===== Records shown =====

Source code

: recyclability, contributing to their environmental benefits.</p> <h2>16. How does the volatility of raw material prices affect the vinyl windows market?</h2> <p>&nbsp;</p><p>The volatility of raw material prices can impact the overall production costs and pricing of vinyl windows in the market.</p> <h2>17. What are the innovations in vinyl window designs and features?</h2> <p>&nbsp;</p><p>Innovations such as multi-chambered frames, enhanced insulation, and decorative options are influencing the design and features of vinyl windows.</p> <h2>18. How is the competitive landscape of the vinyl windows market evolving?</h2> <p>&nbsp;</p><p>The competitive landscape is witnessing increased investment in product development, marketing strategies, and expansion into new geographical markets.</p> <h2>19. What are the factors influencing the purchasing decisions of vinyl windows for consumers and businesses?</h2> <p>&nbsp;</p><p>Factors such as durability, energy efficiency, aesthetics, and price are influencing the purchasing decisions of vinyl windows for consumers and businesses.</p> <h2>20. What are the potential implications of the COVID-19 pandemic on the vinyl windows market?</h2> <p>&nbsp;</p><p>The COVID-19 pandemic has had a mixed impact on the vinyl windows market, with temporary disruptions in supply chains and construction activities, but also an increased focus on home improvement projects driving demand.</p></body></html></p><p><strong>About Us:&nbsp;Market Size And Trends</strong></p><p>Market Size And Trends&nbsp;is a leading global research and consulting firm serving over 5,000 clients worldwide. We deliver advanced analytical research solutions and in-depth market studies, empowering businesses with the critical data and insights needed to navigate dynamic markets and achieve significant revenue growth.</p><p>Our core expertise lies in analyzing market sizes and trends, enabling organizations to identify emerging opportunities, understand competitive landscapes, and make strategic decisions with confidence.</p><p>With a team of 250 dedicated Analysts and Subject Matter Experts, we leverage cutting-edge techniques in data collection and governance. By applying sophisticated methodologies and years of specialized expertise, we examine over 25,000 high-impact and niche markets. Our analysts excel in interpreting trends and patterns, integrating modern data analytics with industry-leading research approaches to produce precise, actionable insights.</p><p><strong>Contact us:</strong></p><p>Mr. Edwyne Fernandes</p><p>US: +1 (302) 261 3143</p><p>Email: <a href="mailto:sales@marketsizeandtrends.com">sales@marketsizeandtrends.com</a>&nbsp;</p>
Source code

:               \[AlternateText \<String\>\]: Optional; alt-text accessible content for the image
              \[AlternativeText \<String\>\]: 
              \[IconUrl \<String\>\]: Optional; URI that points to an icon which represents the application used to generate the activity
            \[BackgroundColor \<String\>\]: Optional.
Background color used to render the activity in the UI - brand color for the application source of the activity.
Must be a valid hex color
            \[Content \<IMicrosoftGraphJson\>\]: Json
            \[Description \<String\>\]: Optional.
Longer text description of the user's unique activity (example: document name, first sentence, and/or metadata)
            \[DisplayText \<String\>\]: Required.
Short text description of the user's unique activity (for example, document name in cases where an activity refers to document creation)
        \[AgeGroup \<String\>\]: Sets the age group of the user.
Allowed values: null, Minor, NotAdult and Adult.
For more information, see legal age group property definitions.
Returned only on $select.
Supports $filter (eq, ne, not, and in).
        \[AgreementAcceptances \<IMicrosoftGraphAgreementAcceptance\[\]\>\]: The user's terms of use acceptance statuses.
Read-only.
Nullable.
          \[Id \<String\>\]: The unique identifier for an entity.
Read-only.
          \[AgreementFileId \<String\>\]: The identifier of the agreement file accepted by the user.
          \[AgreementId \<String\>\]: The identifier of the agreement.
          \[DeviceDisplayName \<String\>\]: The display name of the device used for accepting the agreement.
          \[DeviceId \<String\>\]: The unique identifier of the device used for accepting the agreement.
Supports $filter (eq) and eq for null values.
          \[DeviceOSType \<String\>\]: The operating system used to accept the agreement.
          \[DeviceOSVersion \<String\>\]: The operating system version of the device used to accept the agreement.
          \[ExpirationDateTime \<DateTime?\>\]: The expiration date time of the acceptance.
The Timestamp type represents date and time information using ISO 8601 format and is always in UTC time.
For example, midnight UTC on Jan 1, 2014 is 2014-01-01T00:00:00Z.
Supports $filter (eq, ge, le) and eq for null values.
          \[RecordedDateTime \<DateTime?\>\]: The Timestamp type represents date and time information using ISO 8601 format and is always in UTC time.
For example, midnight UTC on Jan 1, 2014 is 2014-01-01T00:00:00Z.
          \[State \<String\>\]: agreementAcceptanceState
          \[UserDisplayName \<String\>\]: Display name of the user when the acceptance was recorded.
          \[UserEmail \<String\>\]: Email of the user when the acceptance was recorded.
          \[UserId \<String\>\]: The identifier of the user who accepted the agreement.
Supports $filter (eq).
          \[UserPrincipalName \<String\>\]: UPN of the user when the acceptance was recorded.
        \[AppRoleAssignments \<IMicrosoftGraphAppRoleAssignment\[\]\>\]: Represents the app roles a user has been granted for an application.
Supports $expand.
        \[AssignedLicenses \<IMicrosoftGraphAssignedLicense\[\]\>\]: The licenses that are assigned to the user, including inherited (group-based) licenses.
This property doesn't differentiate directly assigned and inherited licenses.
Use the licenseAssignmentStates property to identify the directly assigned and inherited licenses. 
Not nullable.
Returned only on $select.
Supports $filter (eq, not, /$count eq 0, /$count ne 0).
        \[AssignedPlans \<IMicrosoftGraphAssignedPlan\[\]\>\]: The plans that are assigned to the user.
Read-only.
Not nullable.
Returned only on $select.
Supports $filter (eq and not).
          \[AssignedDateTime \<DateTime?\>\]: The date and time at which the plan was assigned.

=====

## Instructions to follow
Replace "operating system" with "platform" in everything from the line of the data containing "for the image" down to the line containing "of the acceptance.", and give only those lines with all else unchanged.

## Problem solution
:               \[AlternateText \<String\>\]: Optional; alt-text accessible content for the image
              \[AlternativeText \<String\>\]: 
              \[IconUrl \<String\>\]: Optional; URI that points to an icon which represents the application used to generate the activity
            \[BackgroundColor \<String\>\]: Optional.
Background color used to render the activity in the UI - brand color for the application source of the activity.
Must be a valid hex color
            \[Content \<IMicrosoftGraphJson\>\]: Json
            \[Description \<String\>\]: Optional.
Longer text description of the user's unique activity (example: document name, first sentence, and/or metadata)
            \[DisplayText \<String\>\]: Required.
Short text description of the user's unique activity (for example, document name in cases where an activity refers to document creation)
        \[AgeGroup \<String\>\]: Sets the age group of the user.
Allowed values: null, Minor, NotAdult and Adult.
For more information, see legal age group property definitions.
Returned only on $select.
Supports $filter (eq, ne, not, and in).
        \[AgreementAcceptances \<IMicrosoftGraphAgreementAcceptance\[\]\>\]: The user's terms of use acceptance statuses.
Read-only.
Nullable.
          \[Id \<String\>\]: The unique identifier for an entity.
Read-only.
          \[AgreementFileId \<String\>\]: The identifier of the agreement file accepted by the user.
          \[AgreementId \<String\>\]: The identifier of the agreement.
          \[DeviceDisplayName \<String\>\]: The display name of the device used for accepting the agreement.
          \[DeviceId \<String\>\]: The unique identifier of the device used for accepting the agreement.
Supports $filter (eq) and eq for null values.
          \[DeviceOSType \<String\>\]: The platform used to accept the agreement.
          \[DeviceOSVersion \<String\>\]: The platform version of the device used to accept the agreement.
          \[ExpirationDateTime \<DateTime?\>\]: The expiration date time of the acceptance.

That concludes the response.